> PROVIDED PASSAGE:
"""

Ethical considerations
The 8th Panel Study on Korean Children was approved by the institutional review board of the Korea Institute of Child Care and Education (IRB No. KICCEIRB-2015-03). The current work was also conducted after review by the Institutional Review Board of C University.
Data collection and analysis
The data were obtained from the website of the Panel Study on Korean Children (http://panel.kicce.re.kr/kor/publication/02.jsp). For the use of Panel Study on Korean Children’s data, the study protocol was submitted to the Panel Study on Korean Children’s research team and reviewed. After obtaining the approval to use the 8th Panel Study on Korean Children’s data, the corresponding data were downloaded. The collected data were analyzed using SPSS-WIN Version 20.0 and AMOS Version 20.0 programs. The descriptive statistics of SPSS were used for the participants’ general characteristics and descriptive statistics of the measurement variables, the skewness and kurtosis of the measurement variables were verified for the normality of the data, and AMOS was used to confirm multivariate normality. In addition, the correlations and multicollinearity of each construct and the measurement variables were confirmed by Pearson’s correlation coefficient, and the reliability of the tool was confirmed by Cronbach's alpha coefficient. To confirm the actor and partner effects of parenting stress and co-parenting on marital conflict, the AMOS structural equation model was used. Furthermore, measurement invariance was conducted to confirm the homogeneity of the father and mother’s data within one measurement tool. To verify the goodness of fit of this study’s model, maximum likelihood method was used, and confirmatory factor analysis was used to confirm the validity of latent variables for model analysis. For the goodness of fit of the model, the absolute fit indices of χ2, χ2/df, RMSEA, SRMR, GFI, AGFI, CFI, NFI and Tucker-Lewis Index (TLI) were used. Direct effect, indirect effect, and statistical significance of total effect were confirmed using bootstrapping. To test the structural model invariance across the groups, an analysis technique that examines the difference in path coefficients between measurement models was used to compare the critical ratios of the free and constrained models.

"""

> SOURCE INFORMATION:
"""

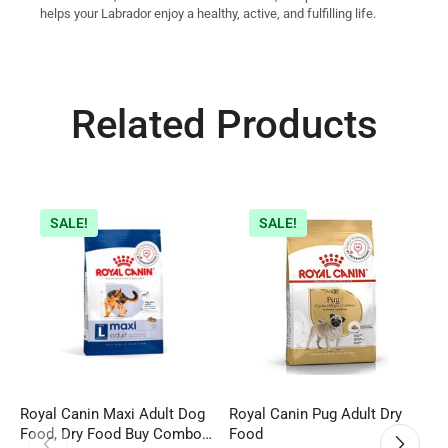
helps your Labrador enjoy a healthy, active, and fulfilling life.
Related Products
SALE!
SALE!
Royal Canin Maxi Adult Dog
Royal Canin Pug Adult Dry
D
Food, Dry Food Buy Combo
Food
S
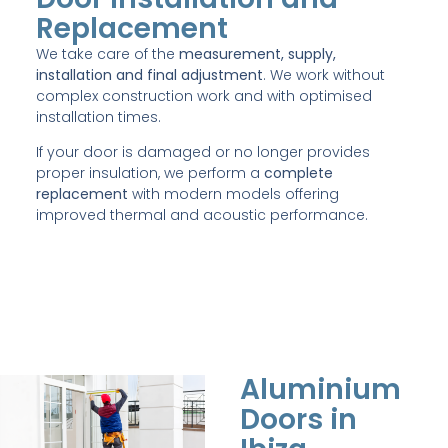
Replacement
We take care of the
measurement, supply,
installation and final adjustment
. We work without
complex construction work and with optimised
installation times.
If your door is damaged or no longer provides
proper insulation, we perform a
complete
replacement
with modern models offering
improved thermal and acoustic performance.
Aluminium
Doors in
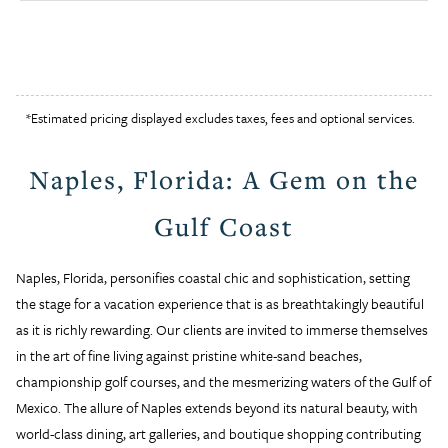
*Estimated pricing displayed excludes taxes, fees and optional services.
Naples, Florida: A Gem on the
Gulf Coast
Naples, Florida, personifies coastal chic and sophistication, setting
the stage for a vacation experience that is as breathtakingly beautiful
as it is richly rewarding. Our clients are invited to immerse themselves
in the art of fine living against pristine white-sand beaches,
championship golf courses, and the mesmerizing waters of the Gulf of
Mexico. The allure of Naples extends beyond its natural beauty, with
world-class dining, art galleries, and boutique shopping contributing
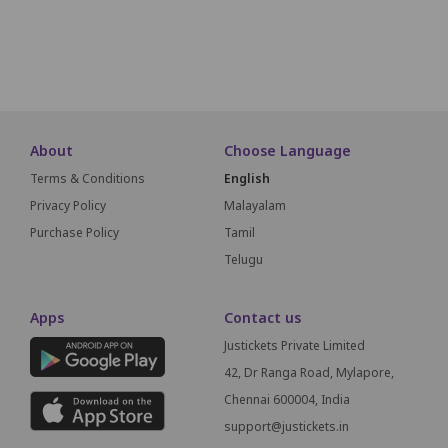
SCREEN THIS WAY
About
Choose Language
Terms & Conditions
English
Privacy Policy
Malayalam
Purchase Policy
Tamil
Telugu
Apps
Contact us
Justickets Private Limited
42, Dr Ranga Road, Mylapore,
Chennai 600004, India
support@justickets.in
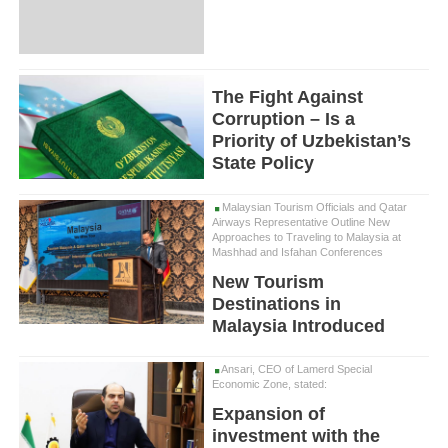
The Fight Against
Corruption – Is a
Priority of Uzbekistan’s
State Policy
Malaysian Tourism Officials and Qatar
Airways Representative Outline New
Approaches to Traveling to Malaysia at
Mashhad and Isfahan Conferences
New Tourism
Destinations in
Malaysia Introduced
Ansari, CEO of Lamerd Special
Economic Zone, stated:
Expansion of
investment with the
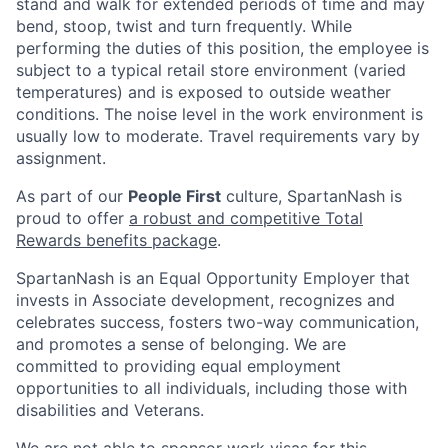
stand and walk for extended periods of time and may
bend, stoop, twist and turn frequently. While
performing the duties of this position, the employee is
subject to a typical retail store environment (varied
temperatures) and is exposed to outside weather
conditions. The noise level in the work environment is
usually low to moderate. Travel requirements vary by
assignment.
As part of our
People First
culture, SpartanNash is
proud to offer
a robust and competitive Total
Rewards benefits package
.
SpartanNash is an Equal Opportunity Employer that
invests in Associate development, recognizes and
celebrates success, fosters two-way communication,
and promotes a sense of belonging. We are
committed to providing equal employment
opportunities to all individuals, including those with
disabilities and Veterans.
We are not able to sponsor work visas for this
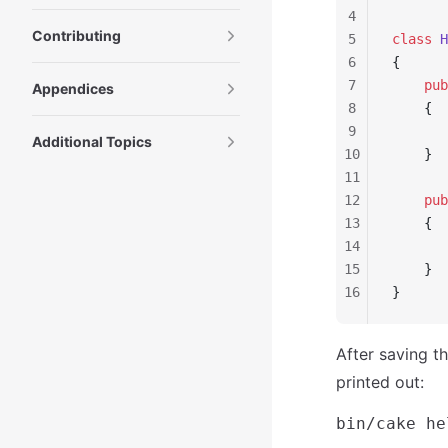
4
Contributing
5
class
 H
6
{
7
    pub
Appendices
8
    {
9
       
Additional Topics
10
    }
11
12
    pub
13
    {
14
       
15
    }
16
}
After saving t
printed out:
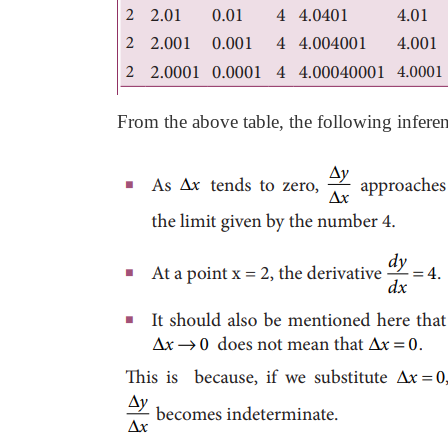
From the above table, the following infere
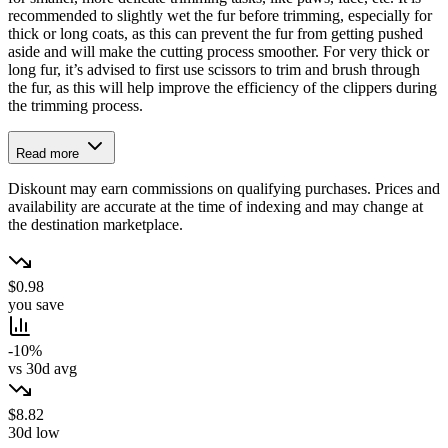
recommended to slightly wet the fur before trimming, especially for
thick or long coats, as this can prevent the fur from getting pushed
aside and will make the cutting process smoother. For very thick or
long fur, it’s advised to first use scissors to trim and brush through
the fur, as this will help improve the efficiency of the clippers during
the trimming process.
Read more
Diskount may earn commissions on qualifying purchases. Prices and
availability are accurate at the time of indexing and may change at
the destination marketplace.
$0.98
you save
-10%
vs 30d avg
$8.82
30d low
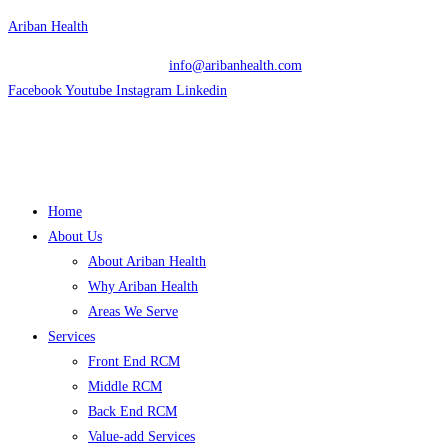
Skip
Ariban Health
to
info@aribanhealth.com
content
Facebook
Youtube
Instagram
Linkedin
Menu
Home
About Us
About Ariban Health
Why Ariban Health
Areas We Serve
Services
Front End RCM
Middle RCM
Back End RCM
Value-add Services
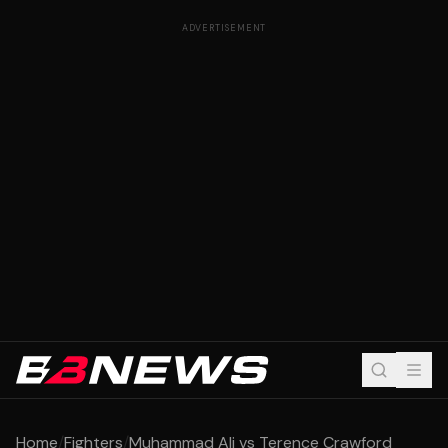
ADVERTISEMENT
Home
/
Fighters
/
Muhammad Ali vs Terence Crawford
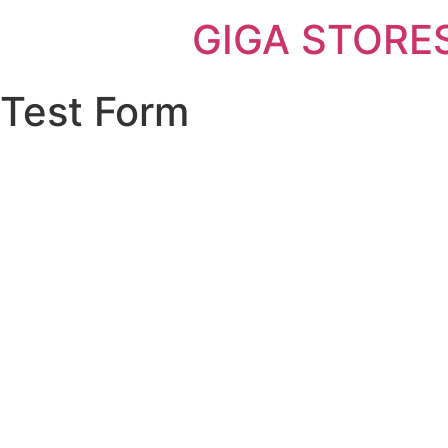
GIGA STORE
Test Form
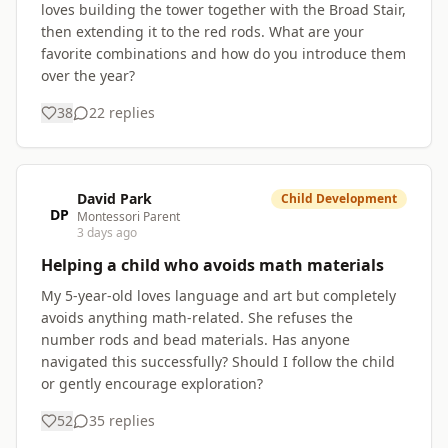
loves building the tower together with the Broad Stair,
then extending it to the red rods. What are your
favorite combinations and how do you introduce them
over the year?
38
22
replies
David Park
Child Development
DP
Montessori Parent
3 days ago
Helping a child who avoids math materials
My 5-year-old loves language and art but completely
avoids anything math-related. She refuses the
number rods and bead materials. Has anyone
navigated this successfully? Should I follow the child
or gently encourage exploration?
52
35
replies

"""

> EXERCISE TASKS:
[1] In the methods passage, which programs and versions were used to analyze the collected data?
[2] Rewrite the methods passage starting with "Ethical considerations" and going on through "of C University.", renaming "Korea Institute of Child Care and Education" to "KICCE".

> WRITTEN ANSWERS:
[1] SPSS-WIN Version 20.0 and AMOS Version 20.0.

[2]
Ethical considerations
The 8th Panel Study on Korean Children was approved by the institutional review board of the KICCE (IRB No. KICCEIRB-2015-03). The current work was also conducted after review by the Institutional Review Board of C University.